Aoi Usagi lands me behind the bar at 5:36 p.m., twenty-four minutes until opening. It's the seventh song on the "pep mix," which means that the bar should be ready for business and the tables set. The jackies (blackjack dealers), rollers (roulette), and floor watchers, most barely past the drinking age (twenty) or close to it, mill about in half-buttoned tuxedo shirts reading either soft-core porno magazines or hard-core porno comics. They eat salmon-stuffed rice balls from the 7-11 around the corner. Many of them sit at the bar and order free drinks; iced coffee for the ones who just dragged themselves out of bed, isotonic power drinks for those who came from another job. By 5 a.m. it will be coffee for all.

My other job in Japan was a day job, so Friday nights I pulled twenty-four hour work shifts
between the two places. But it was a rare day when I would win bragging rights for most
continuous hours without sleep. Take-san came straight from college classes every day.
Bunny-san came from her job at the pin-ball palace. And Anan-san<, the cook,
usually took the cake by working seventy-two hours, straight through the weekend, so he could
get time at the sewing machines for design school.

At five minutes to six, the bright lights would go down in the main hall and up behind the
bar, displaying a gaudy scene complete with giant mirror and lots of shiny brass. I once passed a
similar arrangement of mirrors and brass, still shiny and new, waiting to be taken away by the
garbage men. Things in the ghetto get about fourteen minutes in the spotlight if they're lucky. I
wonder how long it will be before Pharao's mirrors and brass find themselves under a street
light before garbage day.

As the music of our "pep mix" comes to a close just before opening, we all gather around in a
large circle, much like a baseball team before the big game. Our hands are clenched
respectfully behind our straight backs. All the players are suited up by now. The shoes are tied
and the ties are clipped. They waited for me once, all eyes to the one who held up the team. My
face turned red, more embarrassed than at any other time at the Pharao. In Japan the saying is
"The protruding nail is-embarrassed."

The manager steps to the fore and makes some important sounding speech. I never understood
it, not because of the language barrier, but because he always spoke in a hushed voice as if he
was afraid the wrong person might be listening. All I know is that at the end we would clap as
selected players (presumably those who had outwitted the customers the night before) received mysterious envelopes.

Then the manager would wish us luck and choose who would lead the cheers for the day (lest
we forget our lines during the night):
"Sato."
"Yes, sir."
"Go ahead."
"Welcome (Sato), welcome (all); Welcome very much, welcome very much; Thank-you, Thank-you; Please be good to us, Please be good to us; Please be good to us again today very much, Please be good to us again today very much!"

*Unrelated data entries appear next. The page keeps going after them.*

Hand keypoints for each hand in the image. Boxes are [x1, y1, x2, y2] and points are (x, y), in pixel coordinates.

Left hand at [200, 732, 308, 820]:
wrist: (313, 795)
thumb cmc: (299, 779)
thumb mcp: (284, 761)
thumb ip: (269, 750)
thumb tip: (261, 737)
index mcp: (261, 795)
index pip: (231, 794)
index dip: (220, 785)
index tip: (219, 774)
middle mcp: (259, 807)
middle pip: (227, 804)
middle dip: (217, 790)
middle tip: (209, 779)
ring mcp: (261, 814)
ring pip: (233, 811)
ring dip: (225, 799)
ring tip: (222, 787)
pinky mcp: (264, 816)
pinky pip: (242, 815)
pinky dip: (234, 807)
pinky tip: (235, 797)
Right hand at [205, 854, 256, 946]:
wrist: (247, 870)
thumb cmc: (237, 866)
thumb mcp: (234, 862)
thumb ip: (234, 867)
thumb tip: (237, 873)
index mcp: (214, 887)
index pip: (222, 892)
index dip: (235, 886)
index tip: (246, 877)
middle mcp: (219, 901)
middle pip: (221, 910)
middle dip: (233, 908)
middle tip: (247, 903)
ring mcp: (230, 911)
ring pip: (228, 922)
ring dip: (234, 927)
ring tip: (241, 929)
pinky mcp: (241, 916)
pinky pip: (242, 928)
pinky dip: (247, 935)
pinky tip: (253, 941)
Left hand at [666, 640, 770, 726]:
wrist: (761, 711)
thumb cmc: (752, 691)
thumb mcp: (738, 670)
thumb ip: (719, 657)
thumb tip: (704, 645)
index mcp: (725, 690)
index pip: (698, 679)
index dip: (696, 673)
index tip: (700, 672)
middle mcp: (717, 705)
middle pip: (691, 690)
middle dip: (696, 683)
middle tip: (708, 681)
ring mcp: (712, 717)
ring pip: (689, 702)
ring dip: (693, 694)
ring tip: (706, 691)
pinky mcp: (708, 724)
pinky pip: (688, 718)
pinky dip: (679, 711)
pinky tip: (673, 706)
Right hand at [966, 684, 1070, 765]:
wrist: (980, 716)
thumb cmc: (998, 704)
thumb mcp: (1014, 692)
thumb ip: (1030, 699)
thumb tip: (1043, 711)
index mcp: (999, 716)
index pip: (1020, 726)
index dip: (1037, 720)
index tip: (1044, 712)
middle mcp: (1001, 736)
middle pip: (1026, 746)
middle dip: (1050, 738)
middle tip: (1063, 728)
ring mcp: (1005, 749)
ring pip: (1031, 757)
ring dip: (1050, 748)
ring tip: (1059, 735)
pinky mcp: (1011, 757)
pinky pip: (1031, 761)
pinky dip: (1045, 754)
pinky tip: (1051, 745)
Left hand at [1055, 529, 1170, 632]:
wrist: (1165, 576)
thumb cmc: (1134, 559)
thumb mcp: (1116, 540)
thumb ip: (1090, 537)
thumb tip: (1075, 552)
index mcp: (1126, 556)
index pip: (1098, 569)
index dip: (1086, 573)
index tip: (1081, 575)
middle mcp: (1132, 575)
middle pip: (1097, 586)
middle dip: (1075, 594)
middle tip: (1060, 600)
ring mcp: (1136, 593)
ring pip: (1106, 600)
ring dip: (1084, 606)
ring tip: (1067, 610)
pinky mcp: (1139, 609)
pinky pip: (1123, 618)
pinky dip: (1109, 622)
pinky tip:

And then on to the business of the day-making money. Everything is set up with the main
goal in mind: cater to the customer, make him feel comfortable, take his money. Every few
minutes a pretty waitress named Bunny-san, dressed in either a long flowing dress or a
rubber fifties-length mini, comes by to offer more drinks or to offer encouragement. The men seem
to enjoy the waitresses' presence.

For me they were at first a source of discomfort. During the dinner break, the deep couches
and short skirts allowed no possibility of modesty. This didn't seem to bother them, though;
they were over that long ago. Nor did their names, which were another source of discomfort for
me. After being introduced to three of four of them, all with the same strange name,
"Buuuunny-san," even I caught on. Bunny wasn't their name; it was their title.

Many a man (and a few women) have gambled fortunes away at the Pharao by playing miscalculated odds. One night I watched a well-educated man, maybe an engineer, make a bundle at the roulette table. He covered the board and played the logical odds. By last throw he had five thousand dollars. And, with his luck, how could he lose? One thousand went down on each of five squares around the board. He had the verticals covered, the horizontals, and three out of four areas. The ball landed and five thousand dollars was swept away. According to the odds advertised in Hoyles, with the odds he was playing, a depressing miracle had occurred. According to the real odds, everything was quite normal.

The roulette rollers play a little game every night after close. They see who can fill up each
of the thirty-eight squares fastest. Usually not more than two chips go on any one square.
That's not because there's exactly a one in thirty-eight chance of landing on a specific
square: ten hours a night, six days a week, one roll a minute, your fingers get pretty accurate.
One unlucky customer. But, like the others, he's addicted; he'll be back.

Anyway, winning at gambling isn't legal in Japan. There's a window for customers to buy
chips at the Pharao, but none to sell them back. He surely wouldn't have expected to make
money here.

Many of Pharao's best customers come in six or seven nights a month. But none could ever beat
Mr. S., who made it six or seven days a week, ten hours each night. We never got to know Mr.
S.'s real name or much about his job. Like so many things at the Pharao, it was better that way.
He'd sit up there on his stool wiping his eyes and waiting for the time to pass. Coffee: black
was how he liked it. We always made a fresh pot for him; he was a special customer. Mr. S.
would sometimes take a few chips and play the roulette board. But he never wandered far from
home base, near us.

He was such a good customer that when other patrons had a question about the rules, the
dealers (who knew "nothing") would send them his direction rather than towards a manager.
Rumor had it that Mr. S. had a big pocket full of money. But where he and the other customers
went once they got around the corner, or what they did, was always a mystery. So many hours
in that bar and I never learned his name or job.

I suppose that's not true. Though he was modest about it, I think I watched him do his job
every night. His boss was probably the same as mine. And he was probably the most important
employee in the casino. After all, who in their right mind would gamble thousands of dollars
without ever expecting to win? There had to be some way for the customers to trade their chips
back at the end of the night. I think that was his job.

One Sunday night the Pharao closed down early--at 6:20 p.m. I had just started wondering
where Mr. S. was when the manager rushed down the stairs and tapped the roller at the
roulette table on the shoulder, then went straight back to the "jackies" and baccarat dealers.
The whole thing took five minutes, no more, everyone out. The next day my best and most
trusted friend told me with a straight face that the managers had been tired from surfing that
day. Quite impressive, though, to close so fast just so the managers could get some sleep. That
night I saw a policeman. He seemed to be yelling numbers or something. But it was hard to tell.
His hands were covering his face.

I don't know if the Pharao has closed early any other day since then, or even if it's still
there. I only know how it was when it was time for me to go. I explained my story to the
manager. I had to get back to school. My parents were being unreasonable and were forcing me.

The manager didn't seem surprised or upset. The Pharao had served its fleeting purpose for
me, as do all the Pharaos for all those who walk in and out of their doors: a place to make
money for school or marriage; a place to spend it; a place to learn, to relax, to remember, to
forget; a place to while away the hours, in the comfort of strangers.